• **WRITTEN EXERCISE**
Show every line of the listing that contains the string "filled". Case counts.

• **DATA SUPPLIED**
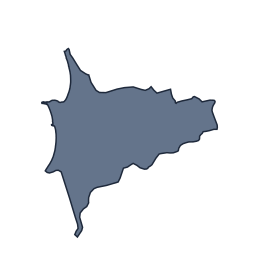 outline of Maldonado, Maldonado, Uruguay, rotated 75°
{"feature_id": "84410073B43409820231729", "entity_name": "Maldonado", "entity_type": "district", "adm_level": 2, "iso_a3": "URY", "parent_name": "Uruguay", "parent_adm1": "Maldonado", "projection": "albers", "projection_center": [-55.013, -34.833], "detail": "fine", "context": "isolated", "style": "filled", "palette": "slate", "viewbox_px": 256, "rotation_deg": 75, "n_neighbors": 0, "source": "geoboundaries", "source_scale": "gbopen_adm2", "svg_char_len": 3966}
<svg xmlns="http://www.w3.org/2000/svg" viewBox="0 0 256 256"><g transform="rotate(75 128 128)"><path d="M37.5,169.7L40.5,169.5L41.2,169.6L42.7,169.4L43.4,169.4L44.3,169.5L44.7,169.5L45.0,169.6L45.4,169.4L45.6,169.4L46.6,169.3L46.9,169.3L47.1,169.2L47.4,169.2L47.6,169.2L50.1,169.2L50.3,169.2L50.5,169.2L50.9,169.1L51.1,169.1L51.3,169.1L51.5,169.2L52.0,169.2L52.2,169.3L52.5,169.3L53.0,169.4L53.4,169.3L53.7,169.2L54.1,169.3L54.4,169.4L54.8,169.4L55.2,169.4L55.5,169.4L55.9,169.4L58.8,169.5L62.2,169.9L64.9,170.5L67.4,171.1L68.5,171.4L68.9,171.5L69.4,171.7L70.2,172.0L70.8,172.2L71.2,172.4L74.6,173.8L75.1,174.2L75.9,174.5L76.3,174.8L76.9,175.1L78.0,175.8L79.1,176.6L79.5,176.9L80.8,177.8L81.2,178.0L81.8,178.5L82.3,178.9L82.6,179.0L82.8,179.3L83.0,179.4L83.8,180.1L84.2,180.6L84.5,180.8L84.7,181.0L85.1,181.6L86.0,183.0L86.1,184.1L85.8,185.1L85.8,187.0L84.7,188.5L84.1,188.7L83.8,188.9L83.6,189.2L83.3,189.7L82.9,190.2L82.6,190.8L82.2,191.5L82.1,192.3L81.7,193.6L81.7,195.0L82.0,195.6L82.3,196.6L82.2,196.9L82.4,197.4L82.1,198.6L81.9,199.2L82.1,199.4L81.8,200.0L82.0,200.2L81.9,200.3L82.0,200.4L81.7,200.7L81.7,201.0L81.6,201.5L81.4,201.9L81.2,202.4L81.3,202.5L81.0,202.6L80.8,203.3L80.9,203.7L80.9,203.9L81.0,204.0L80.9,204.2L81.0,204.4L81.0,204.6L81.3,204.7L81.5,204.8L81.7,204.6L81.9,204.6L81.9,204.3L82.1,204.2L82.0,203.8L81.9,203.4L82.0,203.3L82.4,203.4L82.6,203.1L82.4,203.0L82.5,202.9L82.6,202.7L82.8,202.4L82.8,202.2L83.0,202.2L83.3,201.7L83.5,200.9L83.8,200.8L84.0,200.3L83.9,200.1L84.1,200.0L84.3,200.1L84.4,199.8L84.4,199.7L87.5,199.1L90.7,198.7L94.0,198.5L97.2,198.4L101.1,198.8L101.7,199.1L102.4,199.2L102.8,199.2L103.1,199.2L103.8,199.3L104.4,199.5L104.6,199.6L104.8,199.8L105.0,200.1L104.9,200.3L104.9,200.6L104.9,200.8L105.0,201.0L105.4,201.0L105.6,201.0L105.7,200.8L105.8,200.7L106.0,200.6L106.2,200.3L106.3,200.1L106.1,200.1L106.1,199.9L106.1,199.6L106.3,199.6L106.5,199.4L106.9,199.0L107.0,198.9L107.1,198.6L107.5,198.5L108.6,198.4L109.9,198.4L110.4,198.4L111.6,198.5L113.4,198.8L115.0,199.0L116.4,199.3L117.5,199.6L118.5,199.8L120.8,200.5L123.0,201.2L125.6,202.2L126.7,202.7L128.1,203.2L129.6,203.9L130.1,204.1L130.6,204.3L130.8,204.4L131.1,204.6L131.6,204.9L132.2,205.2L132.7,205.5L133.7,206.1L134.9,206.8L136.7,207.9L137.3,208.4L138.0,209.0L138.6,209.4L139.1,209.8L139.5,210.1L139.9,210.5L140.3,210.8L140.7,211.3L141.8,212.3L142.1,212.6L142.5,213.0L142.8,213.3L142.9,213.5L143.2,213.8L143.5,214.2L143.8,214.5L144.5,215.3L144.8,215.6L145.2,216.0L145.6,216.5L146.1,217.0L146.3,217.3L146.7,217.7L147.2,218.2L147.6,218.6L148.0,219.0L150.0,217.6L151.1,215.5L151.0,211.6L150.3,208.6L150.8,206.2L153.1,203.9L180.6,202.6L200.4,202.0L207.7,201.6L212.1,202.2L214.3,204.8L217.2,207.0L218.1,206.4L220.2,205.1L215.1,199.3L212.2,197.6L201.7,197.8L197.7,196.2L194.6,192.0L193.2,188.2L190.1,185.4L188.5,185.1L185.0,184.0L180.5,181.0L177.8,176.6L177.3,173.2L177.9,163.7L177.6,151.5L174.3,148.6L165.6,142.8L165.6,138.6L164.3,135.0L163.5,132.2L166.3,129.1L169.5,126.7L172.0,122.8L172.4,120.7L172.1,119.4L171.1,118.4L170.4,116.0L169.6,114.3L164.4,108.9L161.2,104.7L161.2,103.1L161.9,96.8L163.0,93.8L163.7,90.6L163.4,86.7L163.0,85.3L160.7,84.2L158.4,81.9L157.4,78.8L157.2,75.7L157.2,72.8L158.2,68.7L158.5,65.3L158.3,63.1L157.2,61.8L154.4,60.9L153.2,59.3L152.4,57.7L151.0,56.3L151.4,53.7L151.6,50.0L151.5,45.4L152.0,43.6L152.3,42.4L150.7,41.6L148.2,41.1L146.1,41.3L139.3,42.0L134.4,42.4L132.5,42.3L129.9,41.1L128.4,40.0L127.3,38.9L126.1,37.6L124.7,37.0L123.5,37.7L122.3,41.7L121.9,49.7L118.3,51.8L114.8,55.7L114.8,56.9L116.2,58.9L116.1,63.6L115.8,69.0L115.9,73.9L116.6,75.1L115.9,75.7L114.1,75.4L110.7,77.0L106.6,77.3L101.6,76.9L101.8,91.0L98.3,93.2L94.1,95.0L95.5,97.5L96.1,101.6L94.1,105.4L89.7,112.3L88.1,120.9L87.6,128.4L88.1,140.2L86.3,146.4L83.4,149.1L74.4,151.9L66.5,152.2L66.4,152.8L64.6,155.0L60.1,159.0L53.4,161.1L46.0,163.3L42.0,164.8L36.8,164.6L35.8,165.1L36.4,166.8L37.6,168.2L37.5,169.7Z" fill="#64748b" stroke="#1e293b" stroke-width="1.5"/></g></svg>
==
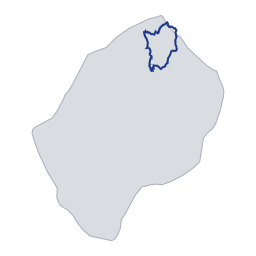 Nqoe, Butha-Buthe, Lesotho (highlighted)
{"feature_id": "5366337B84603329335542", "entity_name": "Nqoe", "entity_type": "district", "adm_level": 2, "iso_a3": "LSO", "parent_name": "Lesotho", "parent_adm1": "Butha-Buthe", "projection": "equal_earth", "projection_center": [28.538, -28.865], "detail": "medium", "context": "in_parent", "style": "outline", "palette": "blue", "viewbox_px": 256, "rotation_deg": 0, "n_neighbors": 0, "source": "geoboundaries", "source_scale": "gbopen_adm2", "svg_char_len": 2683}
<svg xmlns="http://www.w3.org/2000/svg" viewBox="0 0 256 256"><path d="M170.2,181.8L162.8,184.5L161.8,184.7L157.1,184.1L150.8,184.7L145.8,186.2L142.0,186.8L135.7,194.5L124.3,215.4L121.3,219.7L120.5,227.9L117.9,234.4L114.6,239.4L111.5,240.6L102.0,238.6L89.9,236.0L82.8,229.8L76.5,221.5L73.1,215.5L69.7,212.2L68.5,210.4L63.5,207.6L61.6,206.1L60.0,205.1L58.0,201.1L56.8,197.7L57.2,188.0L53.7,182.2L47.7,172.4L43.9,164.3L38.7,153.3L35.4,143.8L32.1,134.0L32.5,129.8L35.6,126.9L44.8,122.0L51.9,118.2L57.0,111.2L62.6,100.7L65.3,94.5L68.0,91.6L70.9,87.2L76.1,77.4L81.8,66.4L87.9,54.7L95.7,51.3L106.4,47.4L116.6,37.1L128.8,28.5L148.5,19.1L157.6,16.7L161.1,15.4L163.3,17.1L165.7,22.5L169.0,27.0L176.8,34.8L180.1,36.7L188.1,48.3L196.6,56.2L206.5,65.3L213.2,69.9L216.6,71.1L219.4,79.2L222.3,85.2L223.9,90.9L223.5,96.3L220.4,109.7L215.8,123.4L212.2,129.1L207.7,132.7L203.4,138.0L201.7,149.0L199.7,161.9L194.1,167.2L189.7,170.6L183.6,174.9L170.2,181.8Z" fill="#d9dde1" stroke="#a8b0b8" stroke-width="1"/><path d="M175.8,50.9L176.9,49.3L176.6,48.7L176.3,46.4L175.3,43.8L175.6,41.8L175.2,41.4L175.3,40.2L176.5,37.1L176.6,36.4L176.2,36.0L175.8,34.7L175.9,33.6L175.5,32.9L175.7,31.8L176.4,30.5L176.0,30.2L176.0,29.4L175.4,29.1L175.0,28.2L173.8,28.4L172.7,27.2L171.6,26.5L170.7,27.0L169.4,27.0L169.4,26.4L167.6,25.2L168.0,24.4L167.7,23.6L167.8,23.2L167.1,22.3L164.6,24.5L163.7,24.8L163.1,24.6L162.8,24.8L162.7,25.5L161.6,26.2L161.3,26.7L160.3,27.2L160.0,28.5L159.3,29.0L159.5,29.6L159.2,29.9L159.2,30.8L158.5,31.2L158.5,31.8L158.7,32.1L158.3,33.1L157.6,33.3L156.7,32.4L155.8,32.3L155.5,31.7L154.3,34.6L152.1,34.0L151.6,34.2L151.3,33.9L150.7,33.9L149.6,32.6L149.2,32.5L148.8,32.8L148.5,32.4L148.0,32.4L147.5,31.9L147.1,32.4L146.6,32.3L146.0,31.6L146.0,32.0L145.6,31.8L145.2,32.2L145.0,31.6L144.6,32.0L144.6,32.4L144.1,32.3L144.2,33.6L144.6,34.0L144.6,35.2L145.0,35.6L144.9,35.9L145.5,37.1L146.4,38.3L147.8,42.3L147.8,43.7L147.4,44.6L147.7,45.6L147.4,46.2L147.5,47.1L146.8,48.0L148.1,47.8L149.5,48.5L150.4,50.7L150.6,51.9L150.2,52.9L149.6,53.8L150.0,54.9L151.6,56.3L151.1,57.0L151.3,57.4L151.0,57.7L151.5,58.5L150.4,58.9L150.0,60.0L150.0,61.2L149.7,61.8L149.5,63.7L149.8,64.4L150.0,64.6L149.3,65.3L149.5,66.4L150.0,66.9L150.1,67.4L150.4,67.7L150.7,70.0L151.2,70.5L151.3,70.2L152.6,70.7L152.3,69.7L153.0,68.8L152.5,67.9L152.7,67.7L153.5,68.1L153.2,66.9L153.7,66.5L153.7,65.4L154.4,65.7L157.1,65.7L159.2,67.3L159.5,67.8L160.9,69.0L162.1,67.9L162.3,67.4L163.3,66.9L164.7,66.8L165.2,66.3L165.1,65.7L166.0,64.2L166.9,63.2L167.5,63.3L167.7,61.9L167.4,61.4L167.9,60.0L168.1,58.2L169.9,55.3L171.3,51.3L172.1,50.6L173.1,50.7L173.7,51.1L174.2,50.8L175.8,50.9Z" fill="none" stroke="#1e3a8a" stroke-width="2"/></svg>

• **THE REPLY**
{"feature_id": "84410073B43409820231729", "entity_name": "Maldonado", "entity_type": "district", "adm_level": 2, "iso_a3": "URY", "parent_name": "Uruguay", "parent_adm1": "Maldonado", "projection": "albers", "projection_center": [-55.013, -34.833], "detail": "fine", "context": "isolated", "style": "filled", "palette": "slate", "viewbox_px": 256, "rotation_deg": 75, "n_neighbors": 0, "source": "geoboundaries", "source_scale": "gbopen_adm2", "svg_char_len": 3966}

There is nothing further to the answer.